A voz desconhecida trouxe-o de volta para uma escuridão crua e inóspita, vencendo a hibernação fetal a que se entregara. Serena e complacente, detinha um sotaque que não conseguiu identificar muito bem – mas pode sentir camadas sutis de Leste Europeu. Pelo frio metálico que percorreu-o da nuca ralhada à dor das nádegas, deu-se conta de sua nudez - e completa vulnerabilidade. Os olhos, reduzidos a um azul-vidro fraco e pálido, quase cinza, perscrutaram o ambiente nervosamente, forçando-se em vão. Ao tentar se mover, tampouco foi capaz e, quando o tecido das costas se rompeu junto de um palavrão aflito, foi obrigado a desistir.
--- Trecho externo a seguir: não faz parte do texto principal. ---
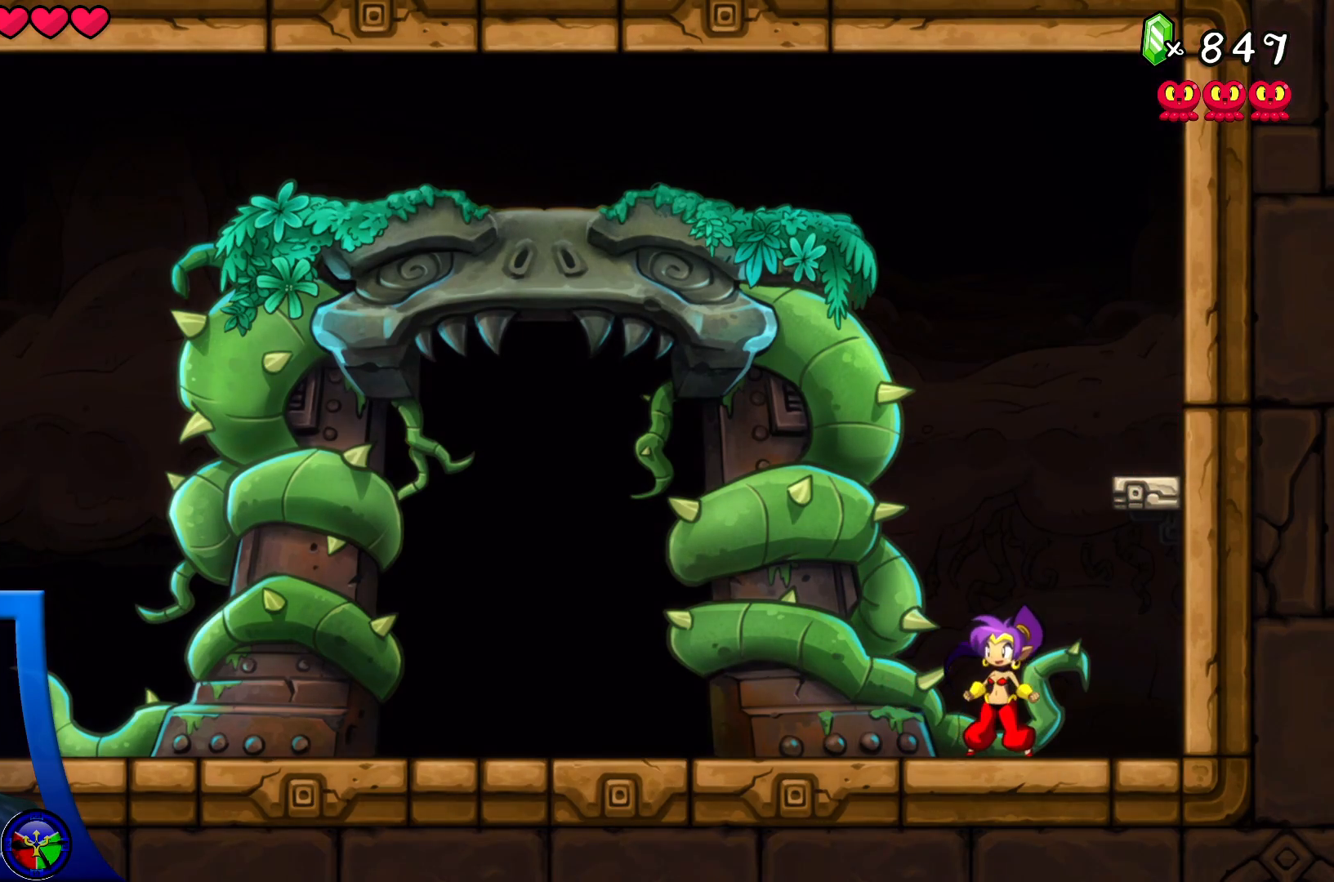
{"dt_ms": 500, "buttons": [], "left_stick": "center", "right_stick": "center", "events": []}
Correntes de ferro o prendiam, algumas cozidas à carne, serpeadas à uma haste que se erguia de seu trono depressivo até o teto. O olfato, pelo aroma acentuado de uva e licor, denunciou-lhe a natureza de seu cativeiro: uma adega.

Quando a visão cansada e ferida acabou por se acostumar ao ambiente, chamas sambaram magicamente de tochas e lamparinas, alaranjando tudo excessivamente - mas não sabia como reagir a isso. As lembranças que tinha das últimas coisas vistas tentava-o a reduzir seus glóbulos a gemas moles e estouradas.
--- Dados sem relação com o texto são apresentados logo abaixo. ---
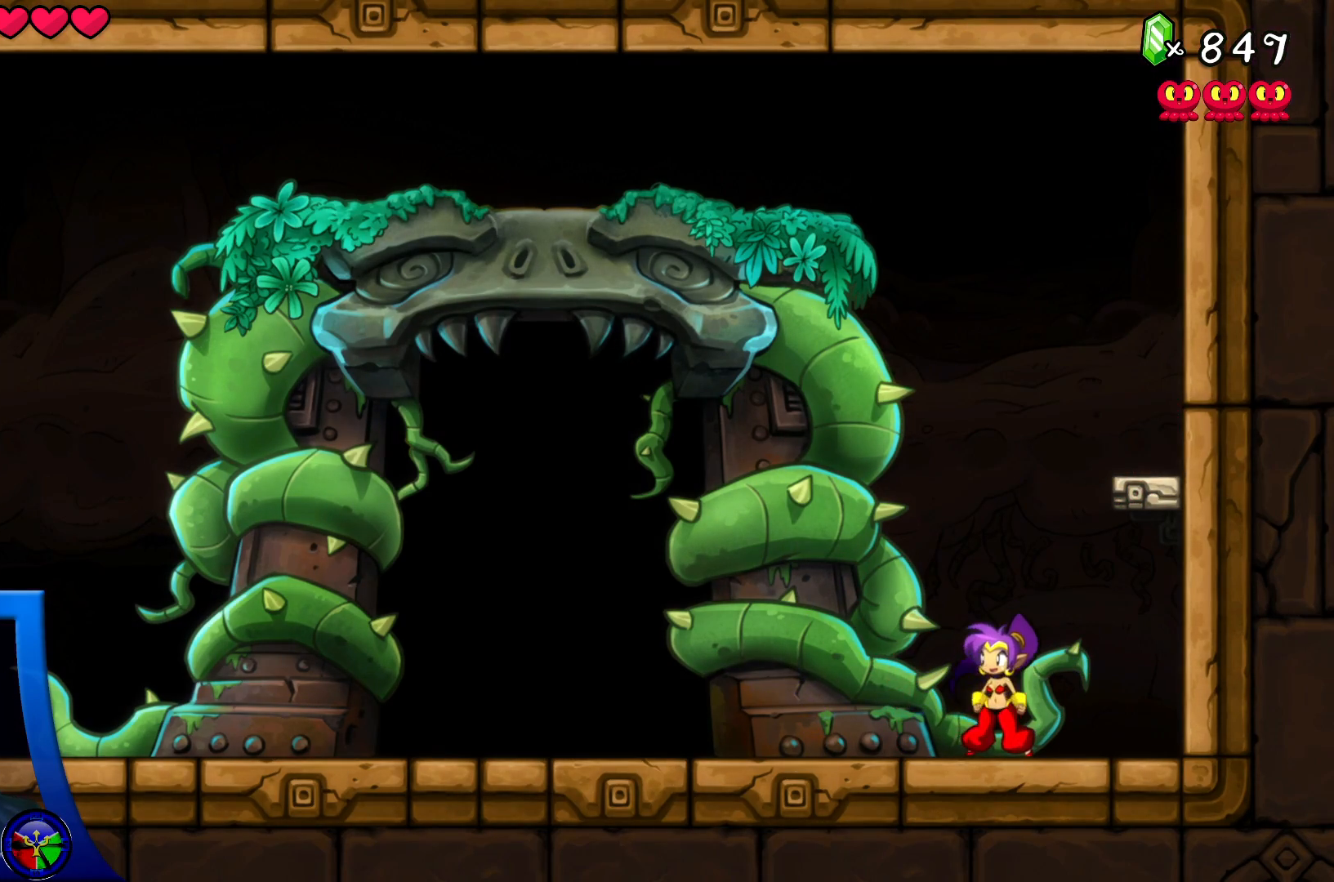
{"dt_ms": 500, "buttons": ["DPAD_LEFT"], "left_stick": "center", "right_stick": "center", "events": [[167, "DPAD_LEFT", "down"]]}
Adiante, distinguiu uma verdadeira távola redonda de carvalho negro, que estendia-se de ponta-a-ponta pelas paredes subterrâneas de barris. Mas não eram os cavaleiros de Artur que nela ceiavam. Dispostos em tronos de ossos e ouro branco, quatro figuras fantasmagóricas requintavam-se em vinhos e especiarias.

“Não foi um sonho dos infernos, afinal?”. Refletiu numa amargura nauseante, e sentiu, para sua vergonha ariana, as lágrimas brotarem novamente.

O Comandante reconheceu os ruivos de outrora, aqueles exímios atores. Uma onda de vômito surgiu quando as memórias atrozes dos campos de centeio fustigaram-lhe as têmporas, martelando-as com um perturbador latim invertido. Mas logo morreu dentro de si, como se segurada por uma mão invisível. Ainda trajavam o uniforme negro da SS, debochando de sua autoridade nazista – que, ali, nada era além de uma moeda sem valor. Roupava-lhes adequadamente bem em seus corpos pequenos e infantis, e indagaria-se sobre onde os conseguiram, já que suas medidas diferenciavam em demasia de seus soldados assassinados, mas, no momento, realmente não faria diferença alguma sabê-lo. Poucas coisas fariam, deu-se conta, e gemeu inconsolado diante de sua imutável condenação. Sob um trono de espinhos e rosas rubros, jazia o anfitrião misterioso: um conjunto militar de Obersturmführer [18] verde-oliva escurecido severizava seu porte vampiresco com alinho e rigor, e a sombra do quepe destacava o escarlate dos olhos, alimentado sob a lambada de fogo dos castiçais. Um par de braços com mangas bufantes fechava-se em volta de seu colarinho fardado num abraço romântico, e as ondas do lenço de gola que cobriam a fileira de medalhas coloridas terminava no rosto empoado e perverso de seu dono, encimado por uma peruca branca com cachos. Reconheceu-o como pianista, o vampiro adorador de Mozart. O bruxo de Amadeus. Uma súbita ardência subiu-lhe pelo pescoço, acordando sua marca.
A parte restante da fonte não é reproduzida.